[Saved entries]
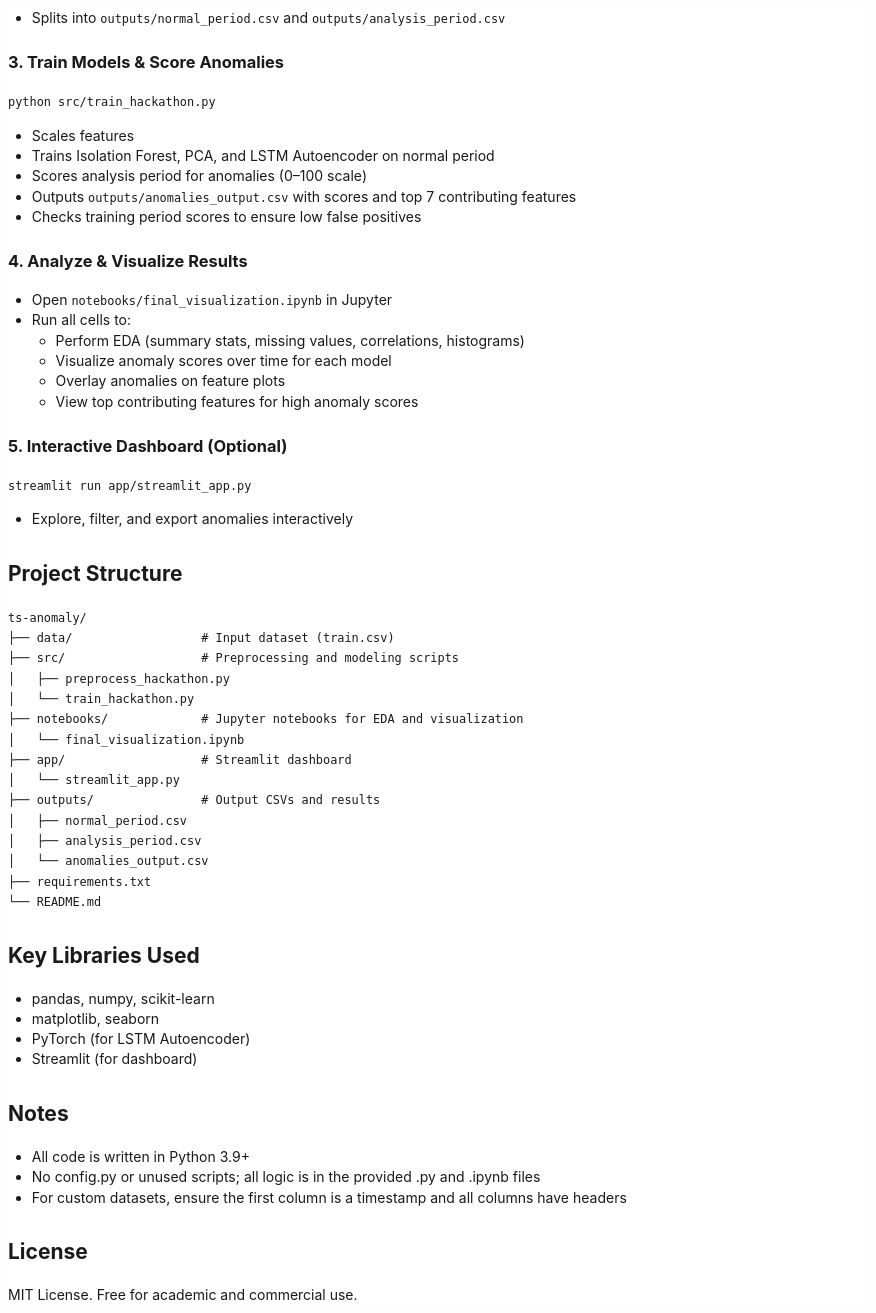 - Splits into `outputs/normal_period.csv` and `outputs/analysis_period.csv`

### 3. Train Models & Score Anomalies
```bash
python src/train_hackathon.py
```
- Scales features
- Trains Isolation Forest, PCA, and LSTM Autoencoder on normal period
- Scores analysis period for anomalies (0–100 scale)
- Outputs `outputs/anomalies_output.csv` with scores and top 7 contributing features
- Checks training period scores to ensure low false positives

### 4. Analyze & Visualize Results
- Open `notebooks/final_visualization.ipynb` in Jupyter
- Run all cells to:
     - Perform EDA (summary stats, missing values, correlations, histograms)
     - Visualize anomaly scores over time for each model
     - Overlay anomalies on feature plots
     - View top contributing features for high anomaly scores

### 5. Interactive Dashboard (Optional)
```bash
streamlit run app/streamlit_app.py
```
- Explore, filter, and export anomalies interactively

## Project Structure
```
ts-anomaly/
├── data/                  # Input dataset (train.csv)
├── src/                   # Preprocessing and modeling scripts
│   ├── preprocess_hackathon.py
│   └── train_hackathon.py
├── notebooks/             # Jupyter notebooks for EDA and visualization
│   └── final_visualization.ipynb
├── app/                   # Streamlit dashboard
│   └── streamlit_app.py
├── outputs/               # Output CSVs and results
│   ├── normal_period.csv
│   ├── analysis_period.csv
│   └── anomalies_output.csv
├── requirements.txt
└── README.md
```
## Key Libraries Used
- pandas, numpy, scikit-learn
- matplotlib, seaborn
- PyTorch (for LSTM Autoencoder)
- Streamlit (for dashboard)

## Notes
- All code is written in Python 3.9+
- No config.py or unused scripts; all logic is in the provided .py and .ipynb files
- For custom datasets, ensure the first column is a timestamp and all columns have headers


## License
MIT License. Free for academic and commercial use.
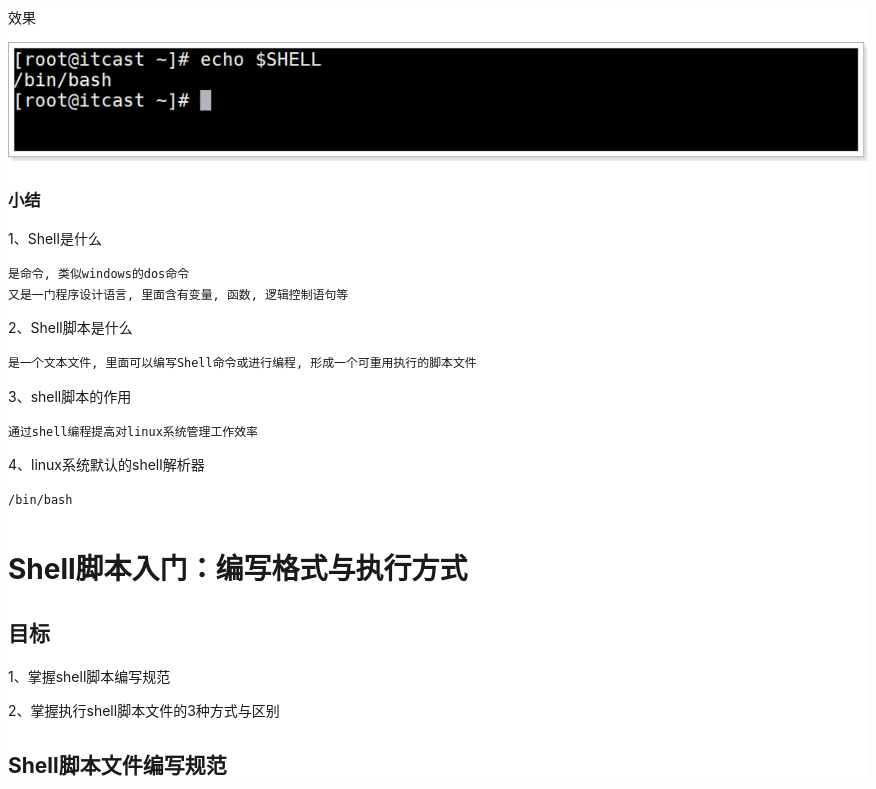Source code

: 效果

![image-20200314234038389](assets/image-20200314234038389.png)



### 小结

1、Shell是什么

```shell
是命令, 类似windows的dos命令
又是一门程序设计语言, 里面含有变量, 函数, 逻辑控制语句等
```



2、Shell脚本是什么

```shell
是一个文本文件, 里面可以编写Shell命令或进行编程, 形成一个可重用执行的脚本文件
```



3、shell脚本的作用

```shell
通过shell编程提高对linux系统管理工作效率
```



4、linux系统默认的shell解析器

```shell
/bin/bash
```





# Shell脚本入门：编写格式与执行方式

## 目标

1、掌握shell脚本编写规范

2、掌握执行shell脚本文件的3种方式与区别



## Shell脚本文件编写规范
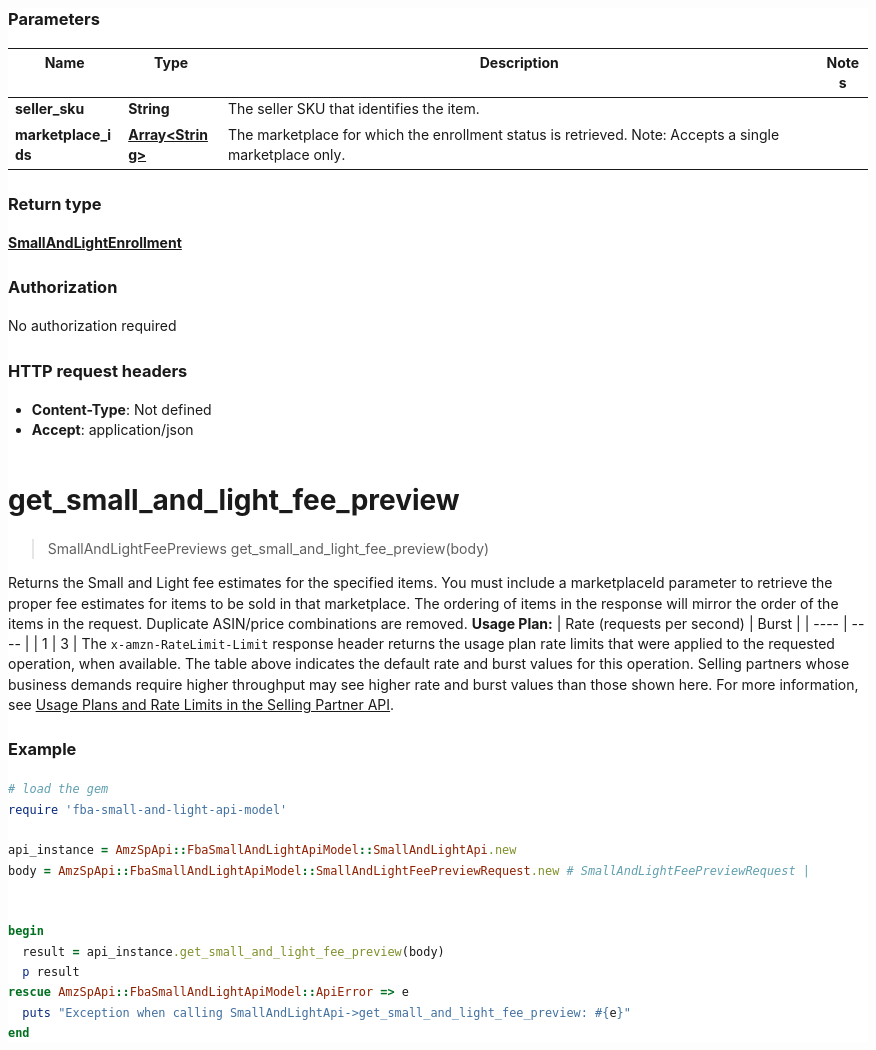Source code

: ### Parameters

Name | Type | Description  | Notes
------------- | ------------- | ------------- | -------------
 **seller_sku** | **String**| The seller SKU that identifies the item. | 
 **marketplace_ids** | [**Array&lt;String&gt;**](String.md)| The marketplace for which the enrollment status is retrieved. Note: Accepts a single marketplace only. | 

### Return type

[**SmallAndLightEnrollment**](SmallAndLightEnrollment.md)

### Authorization

No authorization required

### HTTP request headers

 - **Content-Type**: Not defined
 - **Accept**: application/json



# **get_small_and_light_fee_preview**
> SmallAndLightFeePreviews get_small_and_light_fee_preview(body)



Returns the Small and Light fee estimates for the specified items. You must include a marketplaceId parameter to retrieve the proper fee estimates for items to be sold in that marketplace. The ordering of items in the response will mirror the order of the items in the request. Duplicate ASIN/price combinations are removed.  **Usage Plan:**  | Rate (requests per second) | Burst | | ---- | ---- | | 1 | 3 |  The `x-amzn-RateLimit-Limit` response header returns the usage plan rate limits that were applied to the requested operation, when available. The table above indicates the default rate and burst values for this operation. Selling partners whose business demands require higher throughput may see higher rate and burst values than those shown here. For more information, see [Usage Plans and Rate Limits in the Selling Partner API](https://developer-docs.amazon.com/sp-api/docs/usage-plans-and-rate-limits-in-the-sp-api).

### Example
```ruby
# load the gem
require 'fba-small-and-light-api-model'

api_instance = AmzSpApi::FbaSmallAndLightApiModel::SmallAndLightApi.new
body = AmzSpApi::FbaSmallAndLightApiModel::SmallAndLightFeePreviewRequest.new # SmallAndLightFeePreviewRequest | 


begin
  result = api_instance.get_small_and_light_fee_preview(body)
  p result
rescue AmzSpApi::FbaSmallAndLightApiModel::ApiError => e
  puts "Exception when calling SmallAndLightApi->get_small_and_light_fee_preview: #{e}"
end
```
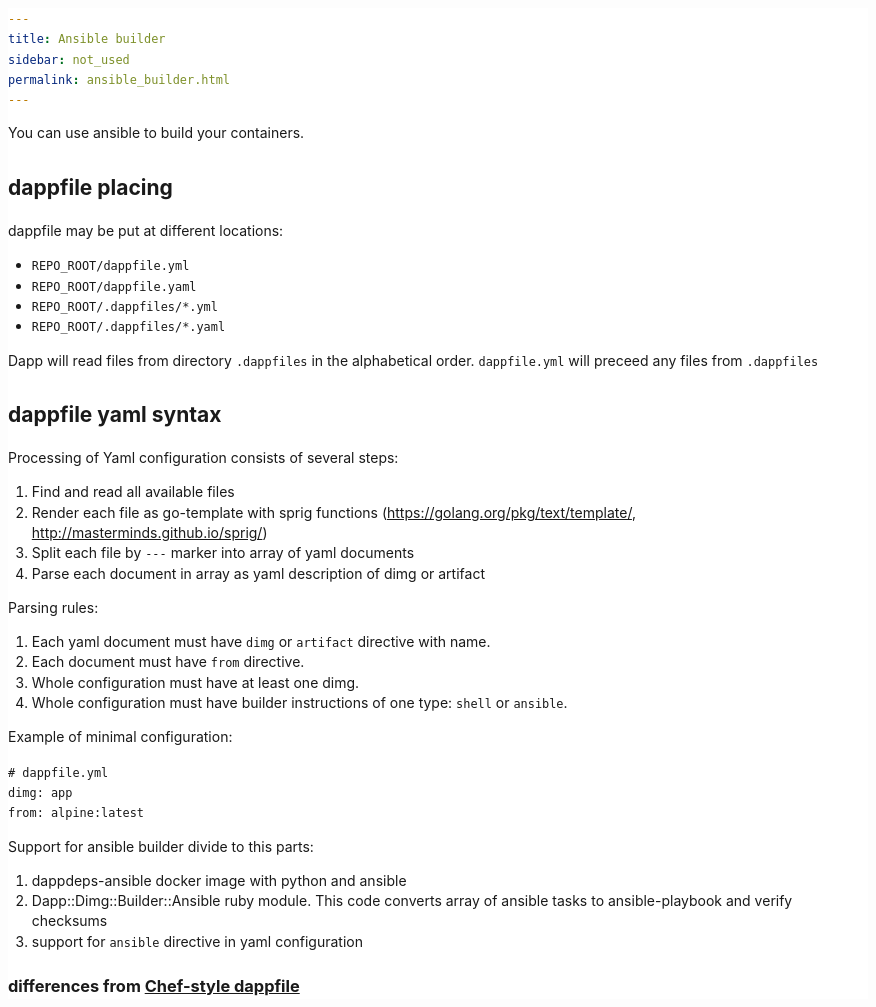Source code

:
 ```yaml
---
title: Ansible builder
sidebar: not_used
permalink: ansible_builder.html
---
```


You can use ansible to build your containers.

## dappfile placing

dappfile may be put at different locations:

* `REPO_ROOT/dappfile.yml`
* `REPO_ROOT/dappfile.yaml`
* `REPO_ROOT/.dappfiles/*.yml`
* `REPO_ROOT/.dappfiles/*.yaml`

Dapp will read files from directory `.dappfiles` in the alphabetical order.
`dappfile.yml` will preceed any files from `.dappfiles`

## dappfile yaml syntax 

Processing of Yaml configuration consists of several steps:

1. Find and read all available files
2. Render each file as go-template with sprig functions (https://golang.org/pkg/text/template/, http://masterminds.github.io/sprig/)
3. Split each file by `---` marker into array of yaml documents
4. Parse each document in array as yaml description of dimg or artifact

Parsing rules:
1. Each yaml document must have `dimg` or `artifact` directive with name.
2. Each document must have `from` directive.
3. Whole configuration must have at least one dimg.
4. Whole configuration must have builder instructions of one type: `shell` or `ansible`.

Example of minimal configuration:

```
# dappfile.yml
dimg: app
from: alpine:latest
```

Support for ansible builder divide to this parts:

1. dappdeps-ansible docker image with python and ansible
2. Dapp::Dimg::Builder::Ansible ruby module. This code converts array of ansible tasks to ansible-playbook
   and verify checksums
3. support for `ansible` directive in yaml configuration

### differences from [Chef-style dappfile](chef_builder.html)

▶ What is needed
Produce a verbatim copy of all records, minus pictures.

▶ Written answer
 - Splits into `outputs/normal_period.csv` and `outputs/analysis_period.csv`

### 3. Train Models & Score Anomalies
```bash
python src/train_hackathon.py
```
- Scales features
- Trains Isolation Forest, PCA, and LSTM Autoencoder on normal period
- Scores analysis period for anomalies (0–100 scale)
- Outputs `outputs/anomalies_output.csv` with scores and top 7 contributing features
- Checks training period scores to ensure low false positives

### 4. Analyze & Visualize Results
- Open `notebooks/final_visualization.ipynb` in Jupyter
- Run all cells to:
     - Perform EDA (summary stats, missing values, correlations, histograms)
     - Visualize anomaly scores over time for each model
     - Overlay anomalies on feature plots
     - View top contributing features for high anomaly scores

### 5. Interactive Dashboard (Optional)
```bash
streamlit run app/streamlit_app.py
```
- Explore, filter, and export anomalies interactively

## Project Structure
```
ts-anomaly/
├── data/                  # Input dataset (train.csv)
├── src/                   # Preprocessing and modeling scripts
│   ├── preprocess_hackathon.py
│   └── train_hackathon.py
├── notebooks/             # Jupyter notebooks for EDA and visualization
│   └── final_visualization.ipynb
├── app/                   # Streamlit dashboard
│   └── streamlit_app.py
├── outputs/               # Output CSVs and results
│   ├── normal_period.csv
│   ├── analysis_period.csv
│   └── anomalies_output.csv
├── requirements.txt
└── README.md
```
## Key Libraries Used
- pandas, numpy, scikit-learn
- matplotlib, seaborn
- PyTorch (for LSTM Autoencoder)
- Streamlit (for dashboard)

## Notes
- All code is written in Python 3.9+
- No config.py or unused scripts; all logic is in the provided .py and .ipynb files
- For custom datasets, ensure the first column is a timestamp and all columns have headers


## License
MIT License. Free for academic and commercial use.
Source code

: 效果

![image-20200314234038389](assets/image-20200314234038389.png)



### 小结

1、Shell是什么

```shell
是命令, 类似windows的dos命令
又是一门程序设计语言, 里面含有变量, 函数, 逻辑控制语句等
```



2、Shell脚本是什么

```shell
是一个文本文件, 里面可以编写Shell命令或进行编程, 形成一个可重用执行的脚本文件
```



3、shell脚本的作用

```shell
通过shell编程提高对linux系统管理工作效率
```



4、linux系统默认的shell解析器

```shell
/bin/bash
```





# Shell脚本入门：编写格式与执行方式

## 目标

1、掌握shell脚本编写规范

2、掌握执行shell脚本文件的3种方式与区别



## Shell脚本文件编写规范
Source code

: ### Parameters

Name | Type | Description  | Notes
------------- | ------------- | ------------- | -------------
 **seller_sku** | **String**| The seller SKU that identifies the item. | 
 **marketplace_ids** | [**Array&lt;String&gt;**](String.md)| The marketplace for which the enrollment status is retrieved. Note: Accepts a single marketplace only. | 

### Return type

[**SmallAndLightEnrollment**](SmallAndLightEnrollment.md)

### Authorization

No authorization required

### HTTP request headers

 - **Content-Type**: Not defined
 - **Accept**: application/json



# **get_small_and_light_fee_preview**
> SmallAndLightFeePreviews get_small_and_light_fee_preview(body)



Returns the Small and Light fee estimates for the specified items. You must include a marketplaceId parameter to retrieve the proper fee estimates for items to be sold in that marketplace. The ordering of items in the response will mirror the order of the items in the request. Duplicate ASIN/price combinations are removed.  **Usage Plan:**  | Rate (requests per second) | Burst | | ---- | ---- | | 1 | 3 |  The `x-amzn-RateLimit-Limit` response header returns the usage plan rate limits that were applied to the requested operation, when available. The table above indicates the default rate and burst values for this operation. Selling partners whose business demands require higher throughput may see higher rate and burst values than those shown here. For more information, see [Usage Plans and Rate Limits in the Selling Partner API](https://developer-docs.amazon.com/sp-api/docs/usage-plans-and-rate-limits-in-the-sp-api).

### Example
```ruby
# load the gem
require 'fba-small-and-light-api-model'

api_instance = AmzSpApi::FbaSmallAndLightApiModel::SmallAndLightApi.new
body = AmzSpApi::FbaSmallAndLightApiModel::SmallAndLightFeePreviewRequest.new # SmallAndLightFeePreviewRequest | 


begin
  result = api_instance.get_small_and_light_fee_preview(body)
  p result
rescue AmzSpApi::FbaSmallAndLightApiModel::ApiError => e
  puts "Exception when calling SmallAndLightApi->get_small_and_light_fee_preview: #{e}"
end
```
Source code

:
 ```yaml
---
title: Ansible builder
sidebar: not_used
permalink: ansible_builder.html
---
```


You can use ansible to build your containers.

## dappfile placing

dappfile may be put at different locations:

* `REPO_ROOT/dappfile.yml`
* `REPO_ROOT/dappfile.yaml`
* `REPO_ROOT/.dappfiles/*.yml`
* `REPO_ROOT/.dappfiles/*.yaml`

Dapp will read files from directory `.dappfiles` in the alphabetical order.
`dappfile.yml` will preceed any files from `.dappfiles`

## dappfile yaml syntax 

Processing of Yaml configuration consists of several steps:

1. Find and read all available files
2. Render each file as go-template with sprig functions (https://golang.org/pkg/text/template/, http://masterminds.github.io/sprig/)
3. Split each file by `---` marker into array of yaml documents
4. Parse each document in array as yaml description of dimg or artifact

Parsing rules:
1. Each yaml document must have `dimg` or `artifact` directive with name.
2. Each document must have `from` directive.
3. Whole configuration must have at least one dimg.
4. Whole configuration must have builder instructions of one type: `shell` or `ansible`.

Example of minimal configuration:

```
# dappfile.yml
dimg: app
from: alpine:latest
```

Support for ansible builder divide to this parts:

1. dappdeps-ansible docker image with python and ansible
2. Dapp::Dimg::Builder::Ansible ruby module. This code converts array of ansible tasks to ansible-playbook
   and verify checksums
3. support for `ansible` directive in yaml configuration

### differences from [Chef-style dappfile](chef_builder.html)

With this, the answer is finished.